#### [YOUR INSTRUCTIONS]
Give the count of lines in the entries below that contain the string "COLLEGIUM", and only that count.

#### [INPUT]
--- START ---

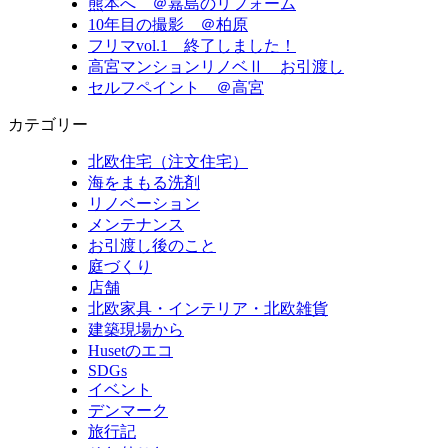
熊本へ ＠嘉島のリフォーム
10年目の撮影 ＠柏原
フリマvol.1 終了しました！
高宮マンションリノベⅡ お引渡し
セルフペイント ＠高宮
カテゴリー
北欧住宅（注文住宅）
海をまもる洗剤
リノベーション
メンテナンス
お引渡し後のこと
庭づくり
店舗
北欧家具・インテリア・北欧雑貨
建築現場から
Husetのエコ
SDGs
イベント
デンマーク
旅行記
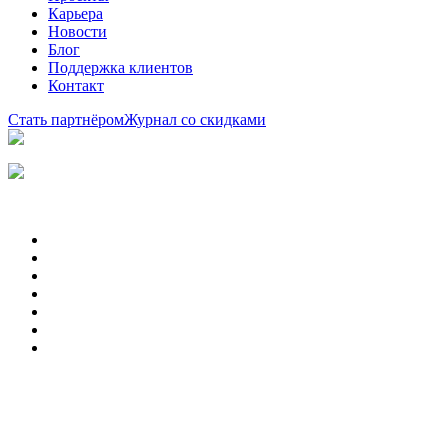
Карьера
Новости
Блог
Поддержка клиентов
Контакт
Стать партнёром
Журнал со скидками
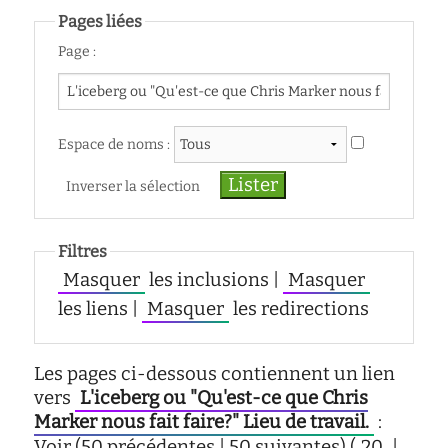
d'écoute
Pages liées
service
Page :
social
safesa
tutorat
Espace de noms :
Inverser la sélection
Filtres
Masquer
les inclusions |
Masquer
les liens |
Masquer
les redirections
Les pages ci-dessous contiennent un lien
vers
L'iceberg ou "Qu'est-ce que Chris
Marker nous fait faire?" Lieu de travail.
:
Voir (50 précédentes | 50 suivantes) (
20
|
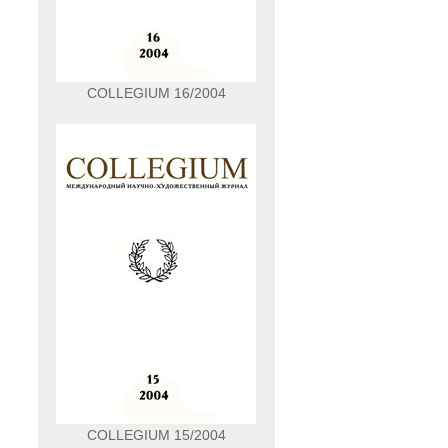
COLLEGIUM 16/2004
COLLEGIUM 15/2004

--- END ---

#### [ANSWER TO THIS EXERCISE]
2